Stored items
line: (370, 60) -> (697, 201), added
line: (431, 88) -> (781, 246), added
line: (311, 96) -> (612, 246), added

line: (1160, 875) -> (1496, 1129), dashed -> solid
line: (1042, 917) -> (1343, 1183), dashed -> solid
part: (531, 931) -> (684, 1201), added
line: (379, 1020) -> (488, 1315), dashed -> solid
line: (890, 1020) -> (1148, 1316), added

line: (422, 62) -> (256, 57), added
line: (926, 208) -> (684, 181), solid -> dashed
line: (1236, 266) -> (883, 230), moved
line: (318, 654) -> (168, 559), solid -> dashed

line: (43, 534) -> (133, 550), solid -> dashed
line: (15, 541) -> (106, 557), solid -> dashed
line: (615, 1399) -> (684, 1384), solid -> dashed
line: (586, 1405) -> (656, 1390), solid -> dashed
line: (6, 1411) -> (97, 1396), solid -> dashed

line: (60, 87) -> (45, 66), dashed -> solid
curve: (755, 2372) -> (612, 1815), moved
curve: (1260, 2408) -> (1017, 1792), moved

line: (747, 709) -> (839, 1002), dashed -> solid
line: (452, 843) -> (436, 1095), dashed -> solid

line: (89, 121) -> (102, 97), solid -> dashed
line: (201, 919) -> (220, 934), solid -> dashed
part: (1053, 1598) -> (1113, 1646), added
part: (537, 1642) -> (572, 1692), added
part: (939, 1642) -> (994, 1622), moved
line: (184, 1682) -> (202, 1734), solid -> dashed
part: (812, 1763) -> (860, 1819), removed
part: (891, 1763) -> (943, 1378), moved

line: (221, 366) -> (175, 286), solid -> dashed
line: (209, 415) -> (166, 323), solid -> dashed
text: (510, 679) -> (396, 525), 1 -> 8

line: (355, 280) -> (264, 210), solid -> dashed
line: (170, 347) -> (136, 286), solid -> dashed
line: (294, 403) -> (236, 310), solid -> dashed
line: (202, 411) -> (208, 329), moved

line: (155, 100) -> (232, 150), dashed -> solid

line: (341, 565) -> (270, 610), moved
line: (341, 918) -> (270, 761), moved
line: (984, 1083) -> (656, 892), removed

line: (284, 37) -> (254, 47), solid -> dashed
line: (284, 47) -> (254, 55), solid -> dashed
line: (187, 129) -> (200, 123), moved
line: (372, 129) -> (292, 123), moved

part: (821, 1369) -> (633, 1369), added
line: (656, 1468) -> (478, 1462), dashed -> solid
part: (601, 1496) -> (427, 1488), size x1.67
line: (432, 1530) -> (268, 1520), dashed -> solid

## ABOUT THIS TASK
Search the entries for the word "curve". Copy each line where it appears.

## RESPONSE AREA
curve: (755, 2372) -> (612, 1815), moved
curve: (1260, 2408) -> (1017, 1792), moved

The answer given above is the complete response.